# Toronto Math Forum

## APM346-2012 => APM346 Math => Misc Math => Topic started by: Thomas Nutz on October 05, 2012, 03:57:42 PM

Title: proof of proposition 2a) in 9th lecture notes
Post by: Thomas Nutz on October 05, 2012, 03:57:42 PM
we are given
$$U(x,t)=\int_{-\infty}^xu(x,t)dx$$
and are to prove that $U$ satisfies $U_t=kU_{xx}$.

The proof given is "one can see easily that as $x\rightarrow -\infty$ and that therefore $U$ and all its derivatives have to be zero". But the integral over any function with the upper bound approaching the lower bound goes to zero!

For instance I take the function $f(x)=x^5$, which obviously does not satisfy the heat equation for $x\neq 0$. Then isn't
$$lim_{x\rightarrow -\infty}\int_{-\infty}^{x}x^5dx=0$$, and according to this "proof" $\int_{-\infty}^{x}x^5dx$ would satisfy the heat equation?

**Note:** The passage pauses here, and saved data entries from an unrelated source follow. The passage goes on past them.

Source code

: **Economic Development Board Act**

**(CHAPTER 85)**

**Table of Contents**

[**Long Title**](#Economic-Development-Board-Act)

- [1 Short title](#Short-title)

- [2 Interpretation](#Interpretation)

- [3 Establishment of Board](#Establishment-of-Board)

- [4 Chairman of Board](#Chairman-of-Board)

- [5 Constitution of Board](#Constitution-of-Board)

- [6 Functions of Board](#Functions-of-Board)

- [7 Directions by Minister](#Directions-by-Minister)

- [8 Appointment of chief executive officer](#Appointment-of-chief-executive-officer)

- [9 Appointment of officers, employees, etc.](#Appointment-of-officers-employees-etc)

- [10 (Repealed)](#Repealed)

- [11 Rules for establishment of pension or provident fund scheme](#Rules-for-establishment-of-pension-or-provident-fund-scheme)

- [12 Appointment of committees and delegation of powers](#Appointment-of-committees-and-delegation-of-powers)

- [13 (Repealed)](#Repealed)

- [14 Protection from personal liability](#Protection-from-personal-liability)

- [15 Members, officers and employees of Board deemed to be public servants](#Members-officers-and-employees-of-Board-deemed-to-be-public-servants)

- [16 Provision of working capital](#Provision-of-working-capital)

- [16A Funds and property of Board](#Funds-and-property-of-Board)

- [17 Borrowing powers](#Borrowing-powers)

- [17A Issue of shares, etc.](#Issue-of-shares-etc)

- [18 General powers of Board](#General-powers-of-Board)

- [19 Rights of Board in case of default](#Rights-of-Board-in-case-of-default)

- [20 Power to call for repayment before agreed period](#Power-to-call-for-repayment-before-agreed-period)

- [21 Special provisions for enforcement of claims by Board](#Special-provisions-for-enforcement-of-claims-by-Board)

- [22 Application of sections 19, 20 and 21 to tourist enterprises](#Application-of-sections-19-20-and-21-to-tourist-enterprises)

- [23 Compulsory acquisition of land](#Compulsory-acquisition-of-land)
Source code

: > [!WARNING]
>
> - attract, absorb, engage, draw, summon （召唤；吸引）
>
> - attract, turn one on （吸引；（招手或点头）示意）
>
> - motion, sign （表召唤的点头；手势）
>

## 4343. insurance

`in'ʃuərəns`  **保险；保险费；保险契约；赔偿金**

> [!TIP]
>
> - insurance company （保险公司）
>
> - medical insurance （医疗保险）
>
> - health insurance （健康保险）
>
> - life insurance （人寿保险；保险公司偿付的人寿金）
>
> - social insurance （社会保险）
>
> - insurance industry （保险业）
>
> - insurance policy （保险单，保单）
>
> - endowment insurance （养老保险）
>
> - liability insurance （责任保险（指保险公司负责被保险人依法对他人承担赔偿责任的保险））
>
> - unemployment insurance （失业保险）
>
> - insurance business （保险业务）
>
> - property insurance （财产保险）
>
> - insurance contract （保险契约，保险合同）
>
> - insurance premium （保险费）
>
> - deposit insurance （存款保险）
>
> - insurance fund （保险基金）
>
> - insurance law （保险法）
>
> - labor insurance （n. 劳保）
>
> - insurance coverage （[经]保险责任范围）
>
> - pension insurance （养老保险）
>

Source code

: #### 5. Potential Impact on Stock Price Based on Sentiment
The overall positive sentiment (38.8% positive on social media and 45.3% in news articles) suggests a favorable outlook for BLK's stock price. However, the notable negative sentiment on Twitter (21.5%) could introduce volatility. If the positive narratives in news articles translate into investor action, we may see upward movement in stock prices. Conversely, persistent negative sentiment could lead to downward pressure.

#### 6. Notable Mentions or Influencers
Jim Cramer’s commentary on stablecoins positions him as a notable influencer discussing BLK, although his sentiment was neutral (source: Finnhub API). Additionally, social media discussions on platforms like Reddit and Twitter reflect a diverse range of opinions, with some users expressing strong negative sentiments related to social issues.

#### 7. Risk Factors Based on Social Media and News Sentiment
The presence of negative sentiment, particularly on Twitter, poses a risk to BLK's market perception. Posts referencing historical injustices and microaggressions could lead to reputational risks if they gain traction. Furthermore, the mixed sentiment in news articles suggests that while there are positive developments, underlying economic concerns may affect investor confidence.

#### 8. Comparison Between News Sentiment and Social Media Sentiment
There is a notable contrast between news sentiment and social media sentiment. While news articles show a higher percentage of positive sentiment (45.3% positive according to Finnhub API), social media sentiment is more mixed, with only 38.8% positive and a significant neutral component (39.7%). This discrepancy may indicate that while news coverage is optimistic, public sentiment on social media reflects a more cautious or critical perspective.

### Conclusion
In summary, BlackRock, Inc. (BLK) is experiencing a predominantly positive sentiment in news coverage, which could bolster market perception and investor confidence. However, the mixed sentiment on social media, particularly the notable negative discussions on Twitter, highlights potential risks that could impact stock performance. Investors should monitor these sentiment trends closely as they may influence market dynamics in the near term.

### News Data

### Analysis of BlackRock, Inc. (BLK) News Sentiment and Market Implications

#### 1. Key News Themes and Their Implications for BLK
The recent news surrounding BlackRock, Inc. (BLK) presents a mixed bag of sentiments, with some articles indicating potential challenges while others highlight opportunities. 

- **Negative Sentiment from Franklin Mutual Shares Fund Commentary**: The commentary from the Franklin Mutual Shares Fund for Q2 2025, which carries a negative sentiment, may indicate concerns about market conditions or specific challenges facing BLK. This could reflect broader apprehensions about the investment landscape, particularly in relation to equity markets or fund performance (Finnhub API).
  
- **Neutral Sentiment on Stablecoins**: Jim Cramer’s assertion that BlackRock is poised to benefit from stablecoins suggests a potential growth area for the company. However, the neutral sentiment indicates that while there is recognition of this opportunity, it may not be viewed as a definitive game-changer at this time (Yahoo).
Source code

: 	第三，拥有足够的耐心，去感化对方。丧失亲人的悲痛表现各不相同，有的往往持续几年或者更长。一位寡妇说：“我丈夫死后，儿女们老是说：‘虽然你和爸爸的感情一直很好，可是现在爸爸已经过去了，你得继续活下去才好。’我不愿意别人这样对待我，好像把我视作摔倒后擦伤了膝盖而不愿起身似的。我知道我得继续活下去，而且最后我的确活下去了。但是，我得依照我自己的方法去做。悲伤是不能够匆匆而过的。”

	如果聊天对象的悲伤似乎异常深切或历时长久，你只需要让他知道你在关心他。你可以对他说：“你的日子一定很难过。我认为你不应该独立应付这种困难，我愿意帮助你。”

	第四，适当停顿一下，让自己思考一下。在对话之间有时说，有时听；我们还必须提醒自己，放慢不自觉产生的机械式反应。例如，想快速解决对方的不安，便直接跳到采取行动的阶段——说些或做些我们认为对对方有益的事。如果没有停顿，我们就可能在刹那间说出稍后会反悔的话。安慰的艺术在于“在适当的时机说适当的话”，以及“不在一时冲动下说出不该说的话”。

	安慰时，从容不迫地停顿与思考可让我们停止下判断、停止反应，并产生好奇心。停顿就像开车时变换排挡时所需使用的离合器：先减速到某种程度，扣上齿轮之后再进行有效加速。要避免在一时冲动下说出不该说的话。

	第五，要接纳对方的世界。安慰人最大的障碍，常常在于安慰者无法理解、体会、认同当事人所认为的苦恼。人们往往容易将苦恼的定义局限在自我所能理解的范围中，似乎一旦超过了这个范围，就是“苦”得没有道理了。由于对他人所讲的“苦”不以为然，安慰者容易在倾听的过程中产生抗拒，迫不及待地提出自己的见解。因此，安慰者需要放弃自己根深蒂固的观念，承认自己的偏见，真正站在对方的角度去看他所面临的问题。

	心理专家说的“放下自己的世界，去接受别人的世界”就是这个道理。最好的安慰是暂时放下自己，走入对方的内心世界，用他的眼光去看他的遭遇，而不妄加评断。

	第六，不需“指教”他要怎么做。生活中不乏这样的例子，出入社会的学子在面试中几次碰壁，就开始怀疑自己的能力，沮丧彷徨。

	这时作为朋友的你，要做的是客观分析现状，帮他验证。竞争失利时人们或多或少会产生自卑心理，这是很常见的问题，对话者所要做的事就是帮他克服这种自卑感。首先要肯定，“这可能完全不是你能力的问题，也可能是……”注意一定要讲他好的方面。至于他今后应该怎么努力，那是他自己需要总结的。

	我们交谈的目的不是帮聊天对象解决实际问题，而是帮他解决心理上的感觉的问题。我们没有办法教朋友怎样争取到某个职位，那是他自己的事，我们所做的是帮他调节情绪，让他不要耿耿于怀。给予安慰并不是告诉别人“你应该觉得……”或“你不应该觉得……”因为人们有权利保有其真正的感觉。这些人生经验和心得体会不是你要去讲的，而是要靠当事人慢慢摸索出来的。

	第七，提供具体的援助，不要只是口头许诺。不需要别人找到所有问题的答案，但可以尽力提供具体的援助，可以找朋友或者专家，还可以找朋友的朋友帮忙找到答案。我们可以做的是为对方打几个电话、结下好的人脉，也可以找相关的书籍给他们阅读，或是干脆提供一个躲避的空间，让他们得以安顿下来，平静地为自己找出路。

This does not make sense to me...

Thanks!
Title: Re: proof of proposition 2a) in 9th lecture notes
Post by: Victor Ivrii on October 05, 2012, 04:46:44 PM
we are given
$$U(x,t)=\int_{-\infty}^xu(x,t)dx$$
and are to prove that $U$ satisfies $U_t=kU_{xx}$.

The proof given is "one can see easily that as $x\rightarrow -\infty$ and that therefore $U$ and all its derivatives have to be zero". But the integral over any function with the upper bound approaching the lower bound goes to zero!

Thanks!

First, a correct citation:
"as $x\to -\infty$ $U$ is fast decaying with all its derivatives".

So, this is true for $R= U_u-kU_{xx}$, right? But we know that $R$ does not depend on $x$ (fact, your 'counterexample' misses) and  therefore $R=0$